Treatment depends on the symptoms and how severe the condition is. If you have congenital mitral valve anomalies, you should have regular health checkups.
Some people may eventually need surgery to repair or replace the mitral valve.
Mitral valve repair
Mitral valve repair is done when possible, as it saves the heart valve. Surgeons may do one or more of the following during mitral valve repair:
- Patch holes in a valve.
- Reconnect valve flaps.
- Separate valve flaps that have fused.
- Separate, remove or reshape muscle near the valve.
- Separate, shorten, lengthen or replace the cords that support the valve.
- Remove excess valve tissue so that the leaflets can close tightly.

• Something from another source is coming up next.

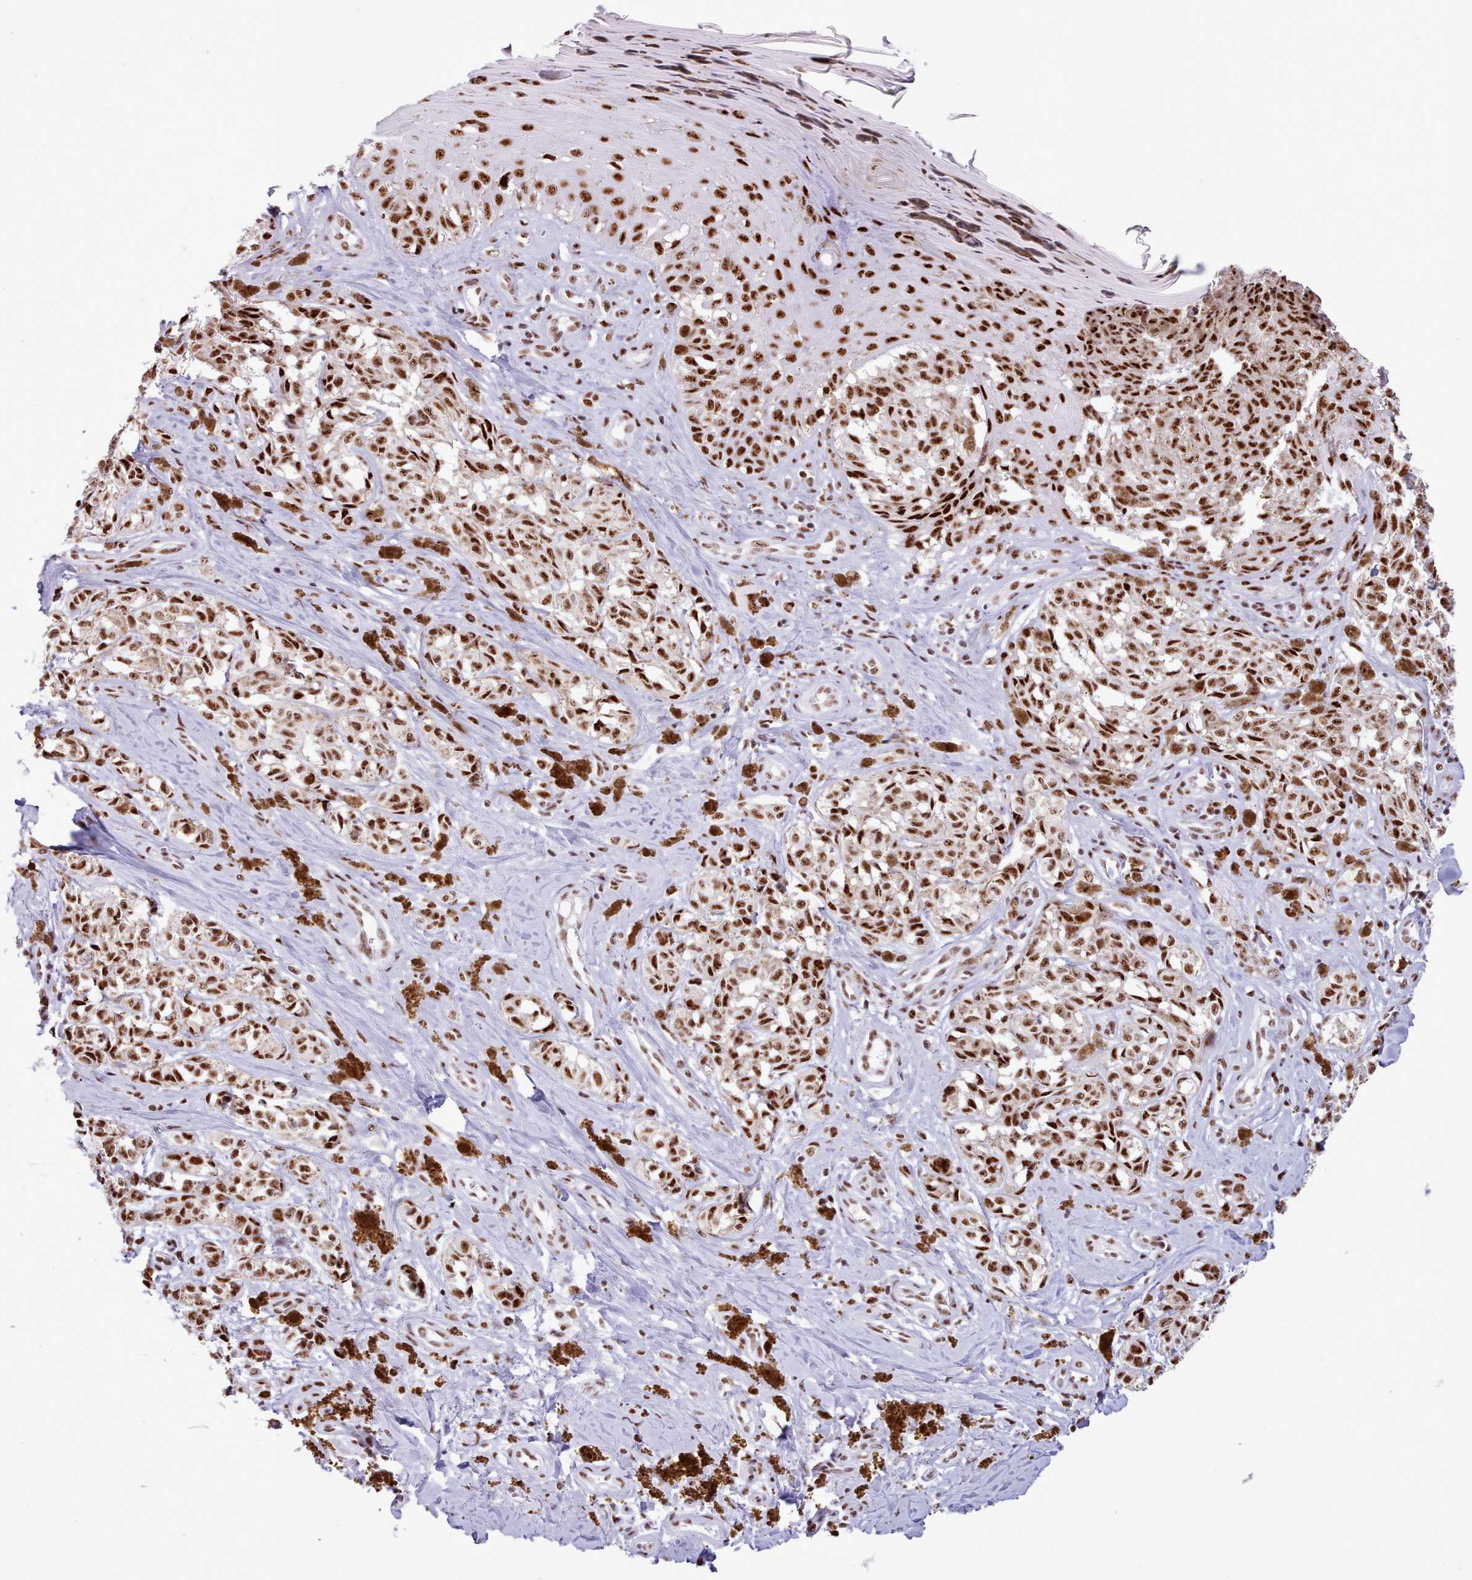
{"staining": {"intensity": "strong", "quantity": ">75%", "location": "nuclear"}, "tissue": "melanoma", "cell_type": "Tumor cells", "image_type": "cancer", "snomed": [{"axis": "morphology", "description": "Malignant melanoma, NOS"}, {"axis": "topography", "description": "Skin"}], "caption": "Immunohistochemistry (IHC) histopathology image of neoplastic tissue: human malignant melanoma stained using IHC exhibits high levels of strong protein expression localized specifically in the nuclear of tumor cells, appearing as a nuclear brown color.", "gene": "TMEM35B", "patient": {"sex": "female", "age": 65}}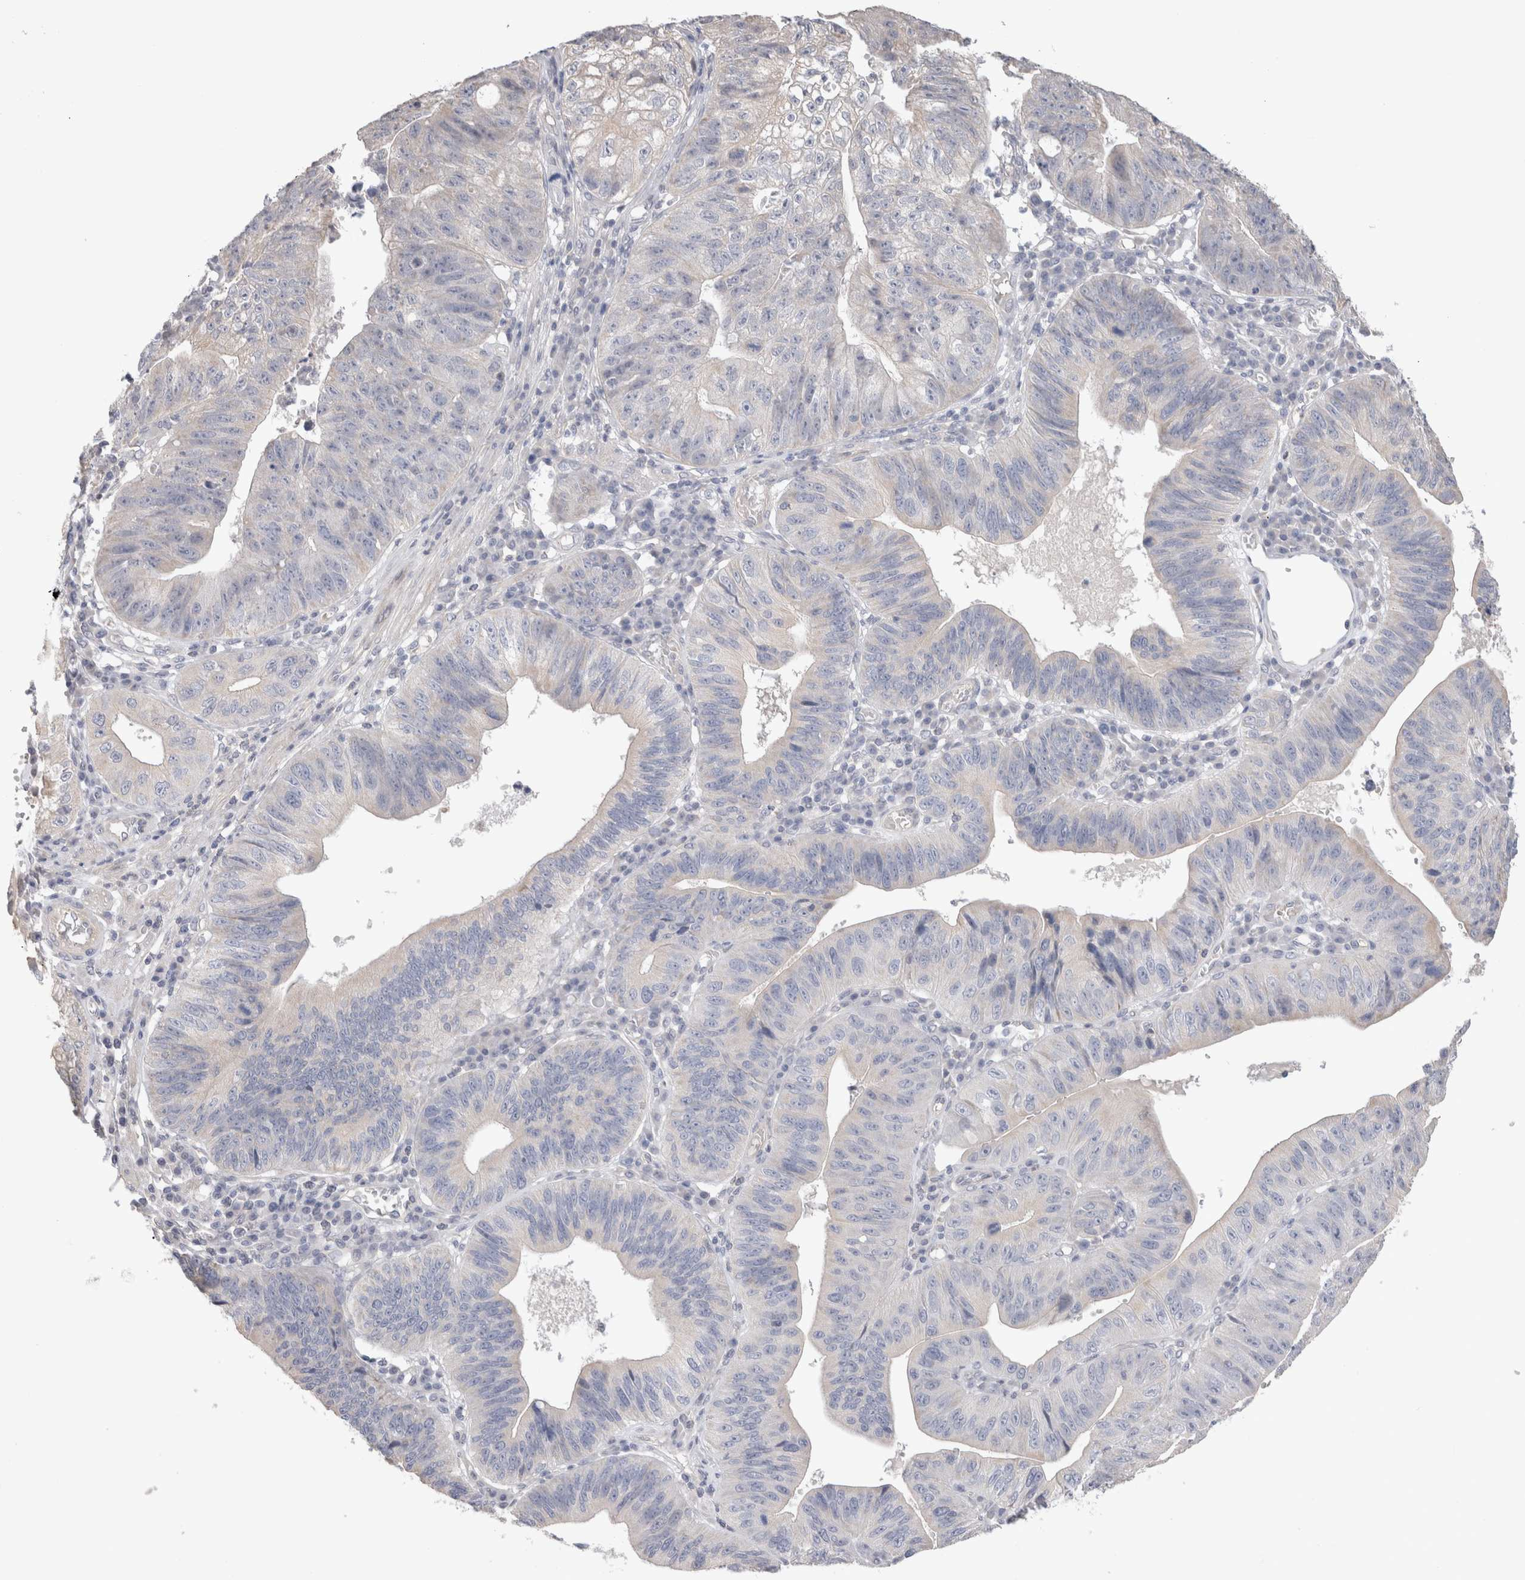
{"staining": {"intensity": "negative", "quantity": "none", "location": "none"}, "tissue": "stomach cancer", "cell_type": "Tumor cells", "image_type": "cancer", "snomed": [{"axis": "morphology", "description": "Adenocarcinoma, NOS"}, {"axis": "topography", "description": "Stomach"}], "caption": "Micrograph shows no protein positivity in tumor cells of stomach cancer tissue. The staining is performed using DAB (3,3'-diaminobenzidine) brown chromogen with nuclei counter-stained in using hematoxylin.", "gene": "DMD", "patient": {"sex": "male", "age": 59}}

- Tighten or reinforce the ring around a valve (annulus) using an artificial ring.
Mitral valve replacement
If the mitral valve can't be repaired, the valve may need to be replaced. In mitral valve replacement, a surgeon removes the damaged valve. It's replaced with a mechanical valve or a valve made from cow, pig or human heart tissue. The tissue valve is also called a biological tissue valve.
Biological tissue valves wear down over time. They eventually need to be replaced. If you have a mechanical valve, you need blood thinners for life to prevent blood clots. Talk to your health care provider about the benefits and risks of each type of valve. The specific valve used is chosen by the cardiologist, surgeon and family after evaluating the risks and benefits.
Sometime people need another valve repair or surgery to replace a valve that no longer works.
Follow-up care
People born with congenital mitral valve anomalies need lifelong health checkups. It's best to be cared for by a provider trained in congenital heart conditions. These types of providers are called pediatric and adult congenital cardiologists.